** Provided material **
= = = = = = =
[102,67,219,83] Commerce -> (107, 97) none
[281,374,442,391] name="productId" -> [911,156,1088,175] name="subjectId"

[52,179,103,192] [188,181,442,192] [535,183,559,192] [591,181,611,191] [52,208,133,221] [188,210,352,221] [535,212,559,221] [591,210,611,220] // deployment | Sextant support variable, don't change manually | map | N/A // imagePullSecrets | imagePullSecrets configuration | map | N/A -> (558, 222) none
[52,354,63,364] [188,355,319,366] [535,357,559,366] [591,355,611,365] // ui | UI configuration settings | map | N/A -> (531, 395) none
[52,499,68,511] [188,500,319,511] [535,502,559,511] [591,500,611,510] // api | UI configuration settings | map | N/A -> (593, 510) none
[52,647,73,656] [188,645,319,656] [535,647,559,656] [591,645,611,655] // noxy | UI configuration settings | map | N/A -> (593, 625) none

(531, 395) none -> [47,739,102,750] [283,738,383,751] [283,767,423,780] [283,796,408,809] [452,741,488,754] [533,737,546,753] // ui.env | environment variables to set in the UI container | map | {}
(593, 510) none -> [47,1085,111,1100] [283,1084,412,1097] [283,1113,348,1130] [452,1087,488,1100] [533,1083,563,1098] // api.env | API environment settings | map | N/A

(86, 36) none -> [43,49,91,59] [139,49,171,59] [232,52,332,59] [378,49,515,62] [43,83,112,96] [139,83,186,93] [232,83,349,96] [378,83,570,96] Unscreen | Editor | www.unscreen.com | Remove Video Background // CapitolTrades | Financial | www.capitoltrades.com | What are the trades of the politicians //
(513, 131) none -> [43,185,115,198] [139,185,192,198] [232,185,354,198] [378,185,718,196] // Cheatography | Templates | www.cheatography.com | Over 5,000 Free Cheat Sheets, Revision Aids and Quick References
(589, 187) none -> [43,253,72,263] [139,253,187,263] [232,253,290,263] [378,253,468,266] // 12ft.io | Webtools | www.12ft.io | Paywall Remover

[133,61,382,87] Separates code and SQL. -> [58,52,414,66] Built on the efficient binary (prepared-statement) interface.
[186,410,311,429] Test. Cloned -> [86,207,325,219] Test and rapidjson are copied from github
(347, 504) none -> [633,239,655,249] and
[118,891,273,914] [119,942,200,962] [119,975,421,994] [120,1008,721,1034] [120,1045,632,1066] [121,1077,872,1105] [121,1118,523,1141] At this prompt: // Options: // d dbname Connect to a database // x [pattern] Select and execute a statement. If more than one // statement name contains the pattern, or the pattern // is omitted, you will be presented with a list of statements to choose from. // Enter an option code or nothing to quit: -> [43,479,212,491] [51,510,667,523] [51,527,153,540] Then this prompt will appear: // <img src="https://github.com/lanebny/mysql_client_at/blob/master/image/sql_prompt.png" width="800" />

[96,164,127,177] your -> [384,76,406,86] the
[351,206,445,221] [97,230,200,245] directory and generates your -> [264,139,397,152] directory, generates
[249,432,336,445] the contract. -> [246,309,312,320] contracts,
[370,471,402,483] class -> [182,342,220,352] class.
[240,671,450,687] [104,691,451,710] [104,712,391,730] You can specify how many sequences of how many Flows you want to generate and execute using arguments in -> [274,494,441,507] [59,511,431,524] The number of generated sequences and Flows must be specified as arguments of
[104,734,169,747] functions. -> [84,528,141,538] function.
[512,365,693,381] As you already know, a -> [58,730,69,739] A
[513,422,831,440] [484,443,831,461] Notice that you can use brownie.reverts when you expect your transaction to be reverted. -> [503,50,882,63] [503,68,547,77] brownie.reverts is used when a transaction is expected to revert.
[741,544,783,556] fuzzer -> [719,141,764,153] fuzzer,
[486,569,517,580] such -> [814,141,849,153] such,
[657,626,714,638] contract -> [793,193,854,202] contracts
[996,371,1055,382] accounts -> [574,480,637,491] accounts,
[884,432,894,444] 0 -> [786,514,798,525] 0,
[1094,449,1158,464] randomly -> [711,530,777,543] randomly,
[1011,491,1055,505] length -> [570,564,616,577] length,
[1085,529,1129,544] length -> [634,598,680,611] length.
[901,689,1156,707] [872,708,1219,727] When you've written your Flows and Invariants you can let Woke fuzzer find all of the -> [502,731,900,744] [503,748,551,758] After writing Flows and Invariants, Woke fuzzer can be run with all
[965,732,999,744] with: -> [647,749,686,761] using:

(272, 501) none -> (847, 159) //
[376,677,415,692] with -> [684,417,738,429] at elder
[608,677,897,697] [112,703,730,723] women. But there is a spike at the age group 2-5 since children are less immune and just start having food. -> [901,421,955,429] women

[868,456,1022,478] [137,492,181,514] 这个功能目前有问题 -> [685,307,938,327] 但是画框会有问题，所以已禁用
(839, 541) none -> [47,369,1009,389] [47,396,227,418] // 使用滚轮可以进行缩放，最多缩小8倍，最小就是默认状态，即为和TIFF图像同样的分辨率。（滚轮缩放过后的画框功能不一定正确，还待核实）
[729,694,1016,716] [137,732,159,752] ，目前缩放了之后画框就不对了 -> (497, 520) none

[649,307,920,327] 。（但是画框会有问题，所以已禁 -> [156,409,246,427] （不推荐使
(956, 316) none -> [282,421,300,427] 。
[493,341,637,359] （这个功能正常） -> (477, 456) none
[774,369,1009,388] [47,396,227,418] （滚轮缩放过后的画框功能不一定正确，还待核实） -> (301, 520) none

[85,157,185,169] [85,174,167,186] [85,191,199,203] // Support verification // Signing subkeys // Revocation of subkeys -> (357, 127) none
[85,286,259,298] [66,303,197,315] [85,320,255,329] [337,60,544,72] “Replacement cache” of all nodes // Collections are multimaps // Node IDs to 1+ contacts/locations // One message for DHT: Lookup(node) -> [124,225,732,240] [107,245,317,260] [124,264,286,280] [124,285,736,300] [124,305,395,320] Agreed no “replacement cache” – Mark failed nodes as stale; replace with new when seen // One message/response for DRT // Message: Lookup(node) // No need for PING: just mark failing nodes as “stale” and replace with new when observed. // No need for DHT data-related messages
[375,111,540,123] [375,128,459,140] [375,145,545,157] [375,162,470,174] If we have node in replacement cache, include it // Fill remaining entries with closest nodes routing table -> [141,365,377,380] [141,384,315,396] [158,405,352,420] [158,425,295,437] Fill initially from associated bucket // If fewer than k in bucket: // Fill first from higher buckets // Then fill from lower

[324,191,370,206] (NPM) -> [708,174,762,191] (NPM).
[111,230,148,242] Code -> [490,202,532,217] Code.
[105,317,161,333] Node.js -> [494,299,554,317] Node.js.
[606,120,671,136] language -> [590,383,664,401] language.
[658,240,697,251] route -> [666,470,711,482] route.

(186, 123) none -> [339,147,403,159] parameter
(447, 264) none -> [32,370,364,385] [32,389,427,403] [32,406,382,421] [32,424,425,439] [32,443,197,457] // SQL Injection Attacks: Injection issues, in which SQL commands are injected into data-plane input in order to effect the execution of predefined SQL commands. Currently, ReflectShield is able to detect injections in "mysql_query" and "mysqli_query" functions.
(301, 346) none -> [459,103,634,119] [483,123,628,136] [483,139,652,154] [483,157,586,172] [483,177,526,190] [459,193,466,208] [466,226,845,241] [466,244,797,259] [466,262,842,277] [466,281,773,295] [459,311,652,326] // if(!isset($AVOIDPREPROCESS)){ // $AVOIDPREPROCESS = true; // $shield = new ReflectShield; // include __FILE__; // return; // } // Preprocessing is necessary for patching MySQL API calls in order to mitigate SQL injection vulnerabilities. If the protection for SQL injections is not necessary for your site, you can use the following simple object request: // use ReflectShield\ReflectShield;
= = = = = = =
** Goal of the exercise **
In the records above, find the line with "[868,456,1022,478] [137,492,181,514] 这个功能目前有问题"; write out exactly that line and each one after it, stopping after the line with "[729,694,1016,716] [137,732,159,752] ，目前缩放了之后画框就不对了".

** Output for this task **
[868,456,1022,478] [137,492,181,514] 这个功能目前有问题 -> [685,307,938,327] 但是画框会有问题，所以已禁用
(839, 541) none -> [47,369,1009,389] [47,396,227,418] // 使用滚轮可以进行缩放，最多缩小8倍，最小就是默认状态，即为和TIFF图像同样的分辨率。（滚轮缩放过后的画框功能不一定正确，还待核实）
[729,694,1016,716] [137,732,159,752] ，目前缩放了之后画框就不对了 -> (497, 520) none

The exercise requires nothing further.